『映画「君の名は」と「象」』
「象」はなぜ「カタドル」と読むの??
今回の作品のモチーフとなる漢字は「象」です。
映画「君の名は」とどう関係あるの?って感じなんですが、それはまた後ほど・・・
その前に、まずお決まりの「象」という漢字の成り立ちから。
「象」、これは分かりやすい!動物のゾウの形から出来た象形文字ですね。
そして、古代の人はゾウのあまりの大きさから、ゾウを「カタチ」という概念の象徴としました。
で、何かアルモノを見てそのカタチを表すことを「カタドル」といい、「象(かたど)る」と文字を当てたのだとか。
どうも太古の中国、黄河流域にも象はウヨウヨ?いたようです。
一人一人、みな違う世界に生きている!
まだ幼稚園に通っていたくらいの幼い頃、夜寝る前に、その日の出来事を思い出しては、
「今、こんな風に思っているこの気持ちは、私にしか分からなくて、〇〇ちゃんや△□ちゃんには絶対分からないんだろうなー」とか
「〇〇ちゃんの気持ちはどんな感じなのか、〇〇ちゃんにならないとわからないんやろぁ」
と、幼いながらに人の気持ち(その時はまだ意識や、自己とかいう言葉も知らなかったんですね)の不思議に思いを馳せ、自分が生まれる前や死んだ後の、その存在のことなどを想像してみては怖くなって、毎晩寝る前は泣いていました(笑)。
そこから凄〜く長い月日を生き、泣いて眠れなかった幼児は、寝る前に一日を振り返ることはあっても、あっという間に眠りに落ちていけるように成長?しました。
そして、多種多様な価値観や考えの容認を必要とされる今、書で現代社会を表現しようと模索している私の脳裏に、あの幼き頃の想いがムクムクと蘇ってきて、形にしたのが次の作品です。

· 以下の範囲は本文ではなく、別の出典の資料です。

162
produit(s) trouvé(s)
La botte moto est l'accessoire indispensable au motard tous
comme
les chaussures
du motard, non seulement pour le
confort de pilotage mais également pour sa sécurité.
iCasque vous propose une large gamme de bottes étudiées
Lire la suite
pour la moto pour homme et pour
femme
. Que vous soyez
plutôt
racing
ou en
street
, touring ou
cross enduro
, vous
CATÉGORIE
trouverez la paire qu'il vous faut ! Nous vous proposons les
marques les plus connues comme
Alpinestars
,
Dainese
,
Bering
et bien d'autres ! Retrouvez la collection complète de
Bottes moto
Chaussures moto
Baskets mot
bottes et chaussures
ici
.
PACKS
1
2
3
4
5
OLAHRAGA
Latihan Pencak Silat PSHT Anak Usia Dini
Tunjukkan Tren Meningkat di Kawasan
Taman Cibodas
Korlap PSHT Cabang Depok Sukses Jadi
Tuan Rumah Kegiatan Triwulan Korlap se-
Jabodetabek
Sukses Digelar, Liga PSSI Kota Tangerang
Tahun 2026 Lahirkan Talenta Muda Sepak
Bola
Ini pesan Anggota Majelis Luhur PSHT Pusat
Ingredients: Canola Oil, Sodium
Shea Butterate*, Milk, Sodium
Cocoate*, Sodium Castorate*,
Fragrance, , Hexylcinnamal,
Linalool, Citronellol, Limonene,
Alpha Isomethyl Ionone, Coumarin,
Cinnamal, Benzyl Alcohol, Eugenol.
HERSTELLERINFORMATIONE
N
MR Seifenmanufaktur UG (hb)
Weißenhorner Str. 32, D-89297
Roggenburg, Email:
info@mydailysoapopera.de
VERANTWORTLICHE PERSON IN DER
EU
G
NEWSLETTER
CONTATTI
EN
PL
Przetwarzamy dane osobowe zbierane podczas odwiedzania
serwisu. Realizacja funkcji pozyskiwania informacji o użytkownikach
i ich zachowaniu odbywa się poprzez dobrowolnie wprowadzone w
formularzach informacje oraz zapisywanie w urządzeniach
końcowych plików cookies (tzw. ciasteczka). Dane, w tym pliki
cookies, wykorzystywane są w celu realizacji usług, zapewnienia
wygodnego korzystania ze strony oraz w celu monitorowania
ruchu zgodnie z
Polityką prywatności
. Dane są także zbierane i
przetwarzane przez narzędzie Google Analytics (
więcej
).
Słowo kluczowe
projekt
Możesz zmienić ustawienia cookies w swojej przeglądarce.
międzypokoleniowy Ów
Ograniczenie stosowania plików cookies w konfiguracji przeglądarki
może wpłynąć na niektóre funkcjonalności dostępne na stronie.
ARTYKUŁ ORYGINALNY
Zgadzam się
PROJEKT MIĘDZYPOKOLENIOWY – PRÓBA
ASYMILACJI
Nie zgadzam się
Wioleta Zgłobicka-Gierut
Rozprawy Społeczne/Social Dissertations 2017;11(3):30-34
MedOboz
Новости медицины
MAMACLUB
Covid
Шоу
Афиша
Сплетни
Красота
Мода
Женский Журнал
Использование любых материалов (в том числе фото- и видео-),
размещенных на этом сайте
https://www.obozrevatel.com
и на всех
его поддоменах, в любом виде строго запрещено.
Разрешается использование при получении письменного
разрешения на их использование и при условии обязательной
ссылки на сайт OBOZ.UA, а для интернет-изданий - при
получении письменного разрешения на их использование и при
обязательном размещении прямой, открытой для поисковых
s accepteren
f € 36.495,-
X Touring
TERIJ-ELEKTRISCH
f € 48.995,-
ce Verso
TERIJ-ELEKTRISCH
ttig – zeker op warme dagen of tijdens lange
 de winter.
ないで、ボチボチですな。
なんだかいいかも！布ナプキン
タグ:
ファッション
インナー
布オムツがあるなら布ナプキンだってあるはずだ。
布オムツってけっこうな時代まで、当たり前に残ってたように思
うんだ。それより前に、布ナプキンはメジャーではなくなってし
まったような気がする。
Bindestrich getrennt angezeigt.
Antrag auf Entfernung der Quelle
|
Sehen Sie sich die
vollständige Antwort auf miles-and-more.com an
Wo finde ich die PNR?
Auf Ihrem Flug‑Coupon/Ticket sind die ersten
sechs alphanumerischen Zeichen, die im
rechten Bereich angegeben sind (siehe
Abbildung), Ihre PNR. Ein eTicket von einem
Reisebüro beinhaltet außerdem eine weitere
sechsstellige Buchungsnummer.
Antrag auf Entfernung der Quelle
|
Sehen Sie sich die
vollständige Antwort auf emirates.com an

そんな人の気持ちや意識の違いに凄く関心のある私は、昔から何かの衝撃で体と心が入れ替わるストーリーの映画や、最近では異世界転生モノのアニメなどが好きでよく観てきたのですが、2016年公開の新海誠監督の映画アニメ「君の名は」を観た時、「おおおっ!これまでの『入れ替わりモノ』とはちょっと違うぞ!」という印象を持ちました。
男女の心が入れ替わる、というのは有りがちなものでしたが、入れ替わりの時空が大きく時代を飛び越えるとかでもなく、ほんの数年だけのズレになっている、というのがミソになってましたね
その数年のズレはストーリーが進んでいかないと分からない設定になっている、というのも面白いところでした。
しかし、この「象」作品に関係する一番印象に残ったシーンは、(観ていない人にとったらネタバレになりますが、もういいですよね、っていうか、そんなにコレ読んでくれている人いないっかぁー)、最後のほうで、主人公の女の子が自分の口に含んで噛んで作った「口噛み酒」を、主人公の男の子が飲んだ直後、スッテンと転んだ拍子に、その女の子が生まれた時から(いや、それよりももっと前の胎児に魂が宿る以前のシーンからあったか)、幼い頃の家族の様子、成長していく過程で見聞きし感じてきたことを全て追体験する場面です。
これこそ本当に相手の気持ちを自分の気持ちとして感じるということだ!!こんな体験をしない限り、人は人の心を知ることは決して叶わない。
だからこそフルに想像力を働かせ、その体験や、気持ちをイメージするしか術はないんだ!と、至極当たり前のことなんだけど、それを観て再確認しました。
ということで、その人それぞれのイメージ「象(カタド)り」を、目に見える形で表現してみたのがこの「象」の作品たちです。
このことは、みんな当たり前だと分かっているようで分かっていない。
だからつい、「何であんなことするの?」とか「意味わからんわ、あの行動!」とかなって、摩擦が起きちゃうんですよね。
まあ、金子みすずさんの「みんなちがってみんないい」の漢字バージョンね、といえばそれまでなのですが、この「象」作品だけでなく、ここ最近の漢字シリーズ作品は、文字で表現してはいますが、右脳でも観て感じてもらえる作品になればいいな、と思って創っています。
漢字で現代社会を考えるシリーズ、次なる作品のモチーフとなる漢字は何か、乞うご期待!!